Week beginning 23rd May. Westhay - the regrowth begins
The rides in Westhay Wood were widened last year. (You can read about it here, here and here). This means that an awful lot of trees and shrubs were cut down in order to let more light into the wood which should benefit the flora considerably. And already the rides, which looked rather sad during the early spring, are beginning to green up and flowers are appearing.
For example, there is a terrific growth of Greater Stitchwort (right) – one of the great joys of English woodland at this time of year.
In places, good patches of Bugle and Germander Speedwell are appearing and there’s also Wild Strawberry (below left) and, really unexpectedly a patch of at least eight Early Purple Orchids (below right).
However there are far fewer butterflies this spring and also less warblers singing along the rides.
But what’s most encouraging is the regrowth already coming from some of the stumps of the trees that were cut down – or “coppiced”. In particular you can already see Hazel shoots (right) and Field Maple (left).
Of course this fresh young growth must be most attractive to deer: Fineshade has herds of Fallow and large numbers of Muntjac, though the Forestry Commission Rangers work hard to control their numbers.
Traditionally, when coppicing took place, the regrowth was protected from deer by building piles of brash over the stumps. More recently deer fencing has been used and, in places in Fineshade, chestnut paling protects coppiced plots. But the coppiced rides in Westhay have neither brash nor fencing to protect the regrowth, so we can only hope that some of the lush new growth escapes the attention of hungry deer.

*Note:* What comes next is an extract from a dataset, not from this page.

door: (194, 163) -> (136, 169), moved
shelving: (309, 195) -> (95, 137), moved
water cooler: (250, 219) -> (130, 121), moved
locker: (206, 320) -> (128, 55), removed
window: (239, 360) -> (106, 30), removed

Week beginning 30th May. Two more white flowers
Last week we reported on two white flowers that are part of the re-growth in Westhay Wood, the southern part of Fineshade. This week we've found two more, growing in other parts of the wood. Both of them, like last week's Wild Strawberry (see below) are indicators of Ancient Woodland.
Firstly, on the left is Woodruff, (Galium odoratum) a delightful delicate flower. Its alternative names include Sweetscented Bedstraw, Sweet Woodruff and, most evocatively, Wild Baby's Breath. A patch of this flower is growing in Mill Wood, the most western part of the Fineshade complex and an area, described in the Ancient Woodland Register, like Westhay, as "ancient replanted woodland".

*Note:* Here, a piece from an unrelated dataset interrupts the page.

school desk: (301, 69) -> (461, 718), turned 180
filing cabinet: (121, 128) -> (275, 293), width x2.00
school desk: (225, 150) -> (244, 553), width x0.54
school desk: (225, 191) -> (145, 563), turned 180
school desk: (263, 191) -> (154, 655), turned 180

At the other end of the wood is an area known as North Spinney. Like much of the northern part of the woodland this was not originally recognised as strictly ancient. Some of the most obvious omissions have now been corrected by Natural England thanks to intervention by the Woodland Trust when Forest Holidays and the Forestry Commission proposed to develop there. You can see the current maps and read details about this here.

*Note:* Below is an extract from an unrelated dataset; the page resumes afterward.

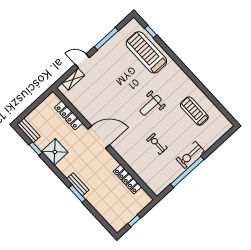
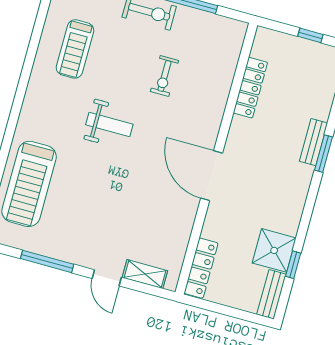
locker: (69, 115) -> (201, 268), moved
shower: (55, 152) -> (274, 250), moved
bench: (78, 184) -> (314, 142), moved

It was in North Spinney, during a survey for Dormice being carried out by volunteers for the Wildlife Trust BCN, that we came across a patch of Ramsons, or Wild Garlic. (Alium ursinum). We may be wrong, but this is thought to be the only patch of this odiferous plant in Fineshade Wood.
Apparently the leaves of Ramsons are edible and can be used as salad, as a herb,or even boiled as a vegetable. In Russia the stems are preserved by salting and eaten as a salad.